The present invention relates generally to speech encoding, and more particularly, to an encoder that minimizes the error between the synthesized speech and the original speech.

Speech compression is a well known technology for encoding speech into digital data for transmission to a receiver which then reproduces the speech. The digitally encoded speech data can also be stored in a variety of digital media between encoding and later decoding (i.e., reproduction) of the speech.

Speech synthesis systems differ from other analog and digital encoding systems that directly sample an acoustic sound at high bit rates and transmit the raw sampled data to the receiver. Direct sampling systems usually produce a high quality reproduction of the original acoustic sound and is typically preferred when quality reproduction is especially important. Common examples where direct sampling systems are usually used include music phonographs and cassette tapes (analog) and music compact discs and DVDs (digital). One disadvantage of direct sampling systems, however, is the large bandwidth required for transmission of the data and the large memory required for storage of the data. Thus, for example, in a typical encoding system which transmits raw speech sampled from the original acoustic sound, a data rate as high as 96,000 bits per second is often required.

▬▬▬▬▬▬▬▬▬▬

* _Task list_
• a. Name every common example of a direct sampling system that the speech encoding passage gives.
• b. Extend the speech encoding passage with new text that begins after its final sentence.
The items that come after the speech encoding passage are separate material.

▬▬▬▬▬▬▬▬▬▬

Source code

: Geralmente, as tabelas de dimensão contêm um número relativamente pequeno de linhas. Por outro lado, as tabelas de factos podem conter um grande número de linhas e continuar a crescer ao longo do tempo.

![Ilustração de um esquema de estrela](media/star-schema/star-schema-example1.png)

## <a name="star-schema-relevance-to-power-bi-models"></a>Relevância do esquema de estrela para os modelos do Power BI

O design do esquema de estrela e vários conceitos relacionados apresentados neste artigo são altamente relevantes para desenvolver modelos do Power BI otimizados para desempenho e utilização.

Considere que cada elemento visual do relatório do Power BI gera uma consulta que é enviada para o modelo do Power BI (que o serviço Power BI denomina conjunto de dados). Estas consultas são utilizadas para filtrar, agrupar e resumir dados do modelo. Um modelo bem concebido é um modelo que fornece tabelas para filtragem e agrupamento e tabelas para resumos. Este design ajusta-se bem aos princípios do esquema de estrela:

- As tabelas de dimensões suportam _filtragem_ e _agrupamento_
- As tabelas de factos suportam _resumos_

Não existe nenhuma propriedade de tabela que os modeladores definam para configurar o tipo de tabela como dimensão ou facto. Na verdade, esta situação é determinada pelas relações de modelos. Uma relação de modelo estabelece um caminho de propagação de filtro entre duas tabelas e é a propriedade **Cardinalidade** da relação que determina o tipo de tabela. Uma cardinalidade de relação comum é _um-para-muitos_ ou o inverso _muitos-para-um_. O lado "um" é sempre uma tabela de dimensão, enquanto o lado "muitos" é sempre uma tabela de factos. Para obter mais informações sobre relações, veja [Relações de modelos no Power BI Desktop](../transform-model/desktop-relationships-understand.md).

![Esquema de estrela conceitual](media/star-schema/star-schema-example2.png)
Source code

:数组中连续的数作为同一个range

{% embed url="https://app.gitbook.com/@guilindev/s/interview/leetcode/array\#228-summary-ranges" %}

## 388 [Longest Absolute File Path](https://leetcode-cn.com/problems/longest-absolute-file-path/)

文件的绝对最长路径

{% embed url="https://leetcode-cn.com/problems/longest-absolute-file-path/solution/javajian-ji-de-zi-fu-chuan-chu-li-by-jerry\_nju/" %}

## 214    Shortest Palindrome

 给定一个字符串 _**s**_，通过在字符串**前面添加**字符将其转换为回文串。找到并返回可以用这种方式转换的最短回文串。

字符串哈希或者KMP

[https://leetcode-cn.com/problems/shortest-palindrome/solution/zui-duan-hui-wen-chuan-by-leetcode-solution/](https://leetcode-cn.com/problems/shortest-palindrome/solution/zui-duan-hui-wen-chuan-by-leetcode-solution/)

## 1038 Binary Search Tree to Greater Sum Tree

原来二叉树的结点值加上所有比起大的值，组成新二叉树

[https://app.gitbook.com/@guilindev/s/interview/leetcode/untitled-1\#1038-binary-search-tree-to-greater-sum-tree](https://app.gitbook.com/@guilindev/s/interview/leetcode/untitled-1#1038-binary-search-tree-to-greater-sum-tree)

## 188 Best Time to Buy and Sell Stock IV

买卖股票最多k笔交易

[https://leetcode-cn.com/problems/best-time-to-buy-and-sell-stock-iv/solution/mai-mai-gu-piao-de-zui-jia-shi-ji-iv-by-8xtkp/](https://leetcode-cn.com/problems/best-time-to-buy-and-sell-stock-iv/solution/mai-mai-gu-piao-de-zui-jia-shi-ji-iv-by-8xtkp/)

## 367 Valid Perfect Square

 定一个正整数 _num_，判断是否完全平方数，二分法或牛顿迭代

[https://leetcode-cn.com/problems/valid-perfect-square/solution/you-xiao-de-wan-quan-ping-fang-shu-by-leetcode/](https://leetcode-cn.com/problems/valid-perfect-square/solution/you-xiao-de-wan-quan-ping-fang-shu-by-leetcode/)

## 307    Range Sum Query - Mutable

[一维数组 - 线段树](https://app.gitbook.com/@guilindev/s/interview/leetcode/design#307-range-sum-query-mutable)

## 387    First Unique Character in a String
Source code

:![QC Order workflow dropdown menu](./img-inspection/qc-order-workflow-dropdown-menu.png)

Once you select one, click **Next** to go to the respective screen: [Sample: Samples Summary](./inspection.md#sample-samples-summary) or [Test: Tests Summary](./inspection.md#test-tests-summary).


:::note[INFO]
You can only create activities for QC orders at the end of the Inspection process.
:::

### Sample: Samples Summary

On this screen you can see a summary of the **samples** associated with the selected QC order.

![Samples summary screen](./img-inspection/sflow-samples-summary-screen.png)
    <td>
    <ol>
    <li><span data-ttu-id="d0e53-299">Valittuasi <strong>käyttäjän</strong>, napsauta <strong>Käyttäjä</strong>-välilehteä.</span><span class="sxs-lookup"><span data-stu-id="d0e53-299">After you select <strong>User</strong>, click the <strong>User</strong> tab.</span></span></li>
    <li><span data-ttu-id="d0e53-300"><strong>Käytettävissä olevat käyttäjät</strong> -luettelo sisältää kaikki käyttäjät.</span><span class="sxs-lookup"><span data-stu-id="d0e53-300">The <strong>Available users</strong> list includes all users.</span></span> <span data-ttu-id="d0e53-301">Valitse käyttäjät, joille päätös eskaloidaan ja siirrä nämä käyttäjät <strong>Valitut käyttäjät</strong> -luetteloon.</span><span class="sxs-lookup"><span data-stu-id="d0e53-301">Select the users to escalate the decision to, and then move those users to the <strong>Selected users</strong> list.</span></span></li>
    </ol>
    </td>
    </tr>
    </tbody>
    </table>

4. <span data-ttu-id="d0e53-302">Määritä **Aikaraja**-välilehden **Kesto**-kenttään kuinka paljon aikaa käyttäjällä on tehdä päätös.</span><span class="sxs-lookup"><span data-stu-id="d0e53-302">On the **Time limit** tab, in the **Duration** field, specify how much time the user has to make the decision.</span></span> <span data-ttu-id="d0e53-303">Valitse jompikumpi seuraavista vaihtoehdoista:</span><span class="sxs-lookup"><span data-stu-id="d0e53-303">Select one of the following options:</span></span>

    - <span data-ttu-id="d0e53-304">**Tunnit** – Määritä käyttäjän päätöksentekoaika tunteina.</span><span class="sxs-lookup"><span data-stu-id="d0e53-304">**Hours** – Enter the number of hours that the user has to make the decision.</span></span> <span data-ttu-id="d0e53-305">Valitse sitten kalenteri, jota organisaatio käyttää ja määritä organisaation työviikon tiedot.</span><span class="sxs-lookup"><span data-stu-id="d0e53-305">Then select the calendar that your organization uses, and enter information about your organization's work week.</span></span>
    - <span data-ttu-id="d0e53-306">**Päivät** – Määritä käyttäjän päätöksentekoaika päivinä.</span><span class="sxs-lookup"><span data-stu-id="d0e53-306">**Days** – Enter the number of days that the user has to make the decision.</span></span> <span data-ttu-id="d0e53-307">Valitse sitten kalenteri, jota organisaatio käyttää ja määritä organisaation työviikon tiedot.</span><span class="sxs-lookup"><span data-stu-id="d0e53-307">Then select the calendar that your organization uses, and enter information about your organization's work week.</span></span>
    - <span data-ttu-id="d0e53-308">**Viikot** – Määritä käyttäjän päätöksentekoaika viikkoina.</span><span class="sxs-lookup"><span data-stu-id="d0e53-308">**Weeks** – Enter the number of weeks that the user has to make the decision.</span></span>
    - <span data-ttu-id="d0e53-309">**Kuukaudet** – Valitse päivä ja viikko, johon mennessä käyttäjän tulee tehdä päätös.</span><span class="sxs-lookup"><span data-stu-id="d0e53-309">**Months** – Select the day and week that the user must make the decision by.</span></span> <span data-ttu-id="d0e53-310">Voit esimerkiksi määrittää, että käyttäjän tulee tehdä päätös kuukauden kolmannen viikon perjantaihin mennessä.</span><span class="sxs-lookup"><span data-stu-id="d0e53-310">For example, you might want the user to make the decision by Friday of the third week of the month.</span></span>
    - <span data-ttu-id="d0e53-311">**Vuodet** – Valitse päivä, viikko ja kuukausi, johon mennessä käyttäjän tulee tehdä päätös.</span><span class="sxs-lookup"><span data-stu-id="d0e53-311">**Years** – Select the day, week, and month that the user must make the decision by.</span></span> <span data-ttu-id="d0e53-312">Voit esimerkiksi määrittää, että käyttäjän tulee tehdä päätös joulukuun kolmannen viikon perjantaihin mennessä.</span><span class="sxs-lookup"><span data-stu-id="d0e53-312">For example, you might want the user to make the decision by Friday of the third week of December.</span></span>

▬▬▬▬▬▬▬▬▬▬

* _Per-task outputs_
• a. Music phonographs, cassette tapes, music compact discs, and DVDs.

• b.
In contrast, speech synthesis systems use a mathematical model of the human speech production. The fundamental techniques of speech modeling are known in the art and are described in B. S. Atal and Suzanne L. Hanauer, Speech Analysis and Synthesis by Linear Prediction of the Speech Wave, The Journal of the Acoustical Society of America 637-55 (vol. 50 1971). The model of human speech production used in speech synthesis systems is usually referred to as a source-filter model. Generally, this model includes an excitation signal that represents air flow produced by the vocal folds, and a synthesis filter that represents the vocal tract (i.e., the glottis, mouth, tongue, nasal cavities and lips). Therefore, the excitation signal acts as an input signal to the synthesis filter similar to the way the vocal folds produce air flow to the vocal tract. The synthesis filter then alters the excitation signal to represent the way the vocal tract manipulates the air flow from the vocal folds. Thus, the resulting synthesized speech signal becomes an approximate representation of the original speech.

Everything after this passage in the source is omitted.